In a wider programming world, R sometimes has a slightly unfortunate reputation as a badly designed “calculator language”. A computing environment which is (maybe!) good for working with data frames and creating figures, but that’s about it. However, while certainly very useful for data science, R is a full-blown programming language which is actually quite powerful even from a purely computer science perspective.

But still, this is a book about population genomics and data science in R. Why does this matter how much “real coding” we do in it?

Well, although this entire workshop will primarily focus on R primarily as as a statistical and visualization environment, neglecting the aspects of R which make it a “proper” programming language (or even considering data science as “not real programming”) is a huge problem.

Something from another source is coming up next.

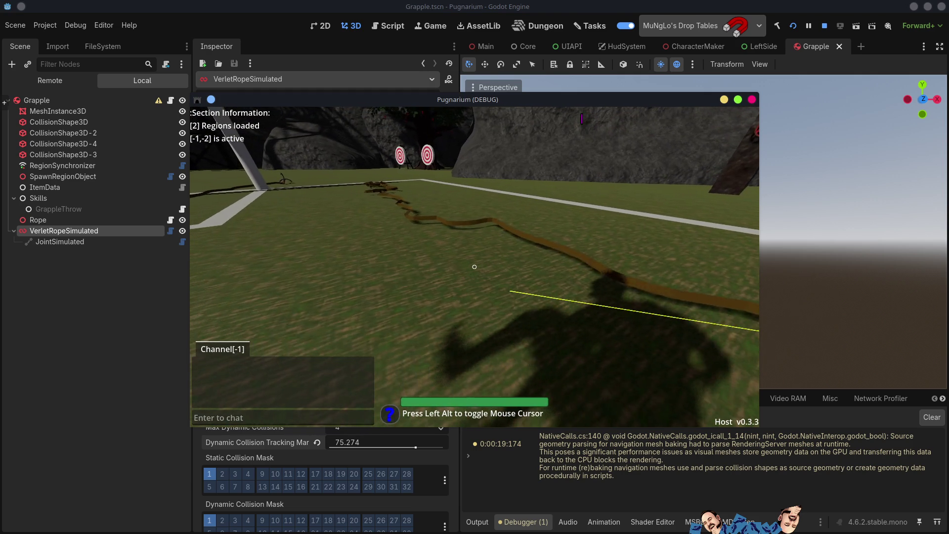
key(F8)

First, even when “just” doing data science and statistics, we still use typical programming constructs, we need to be aware of underlying data types behind our data (mostly contents of tables), and we need to think algorithmically. Neglecting these things makes it easy to introduce bugs into our code, make it hard to find those bugs, and make our programs less efficient even when they do work.

This chapter will help you get familiar with some of the less obvious aspects of the R language or programming in general, certainly the parts which are often skipped in undergratuate courses in the life sciences in favor of just teaching plotting and running statistical tests. The good thing is, there isn’t that much you need to learn. And what you do learn will continue paying dividents for the rest of your research career!

Let’s say it again, because people with non-computational backgrounds often feel inadequate when it comes to computational aspects of their work: Even when you’re “just” writing data analysis scripts, even when you’re “just” plotting results, you’re still writing programs. You’re a programmer. How exciting, right? Exercises in this chapter are designed to make you comfortable with programming and algorithmic thinking.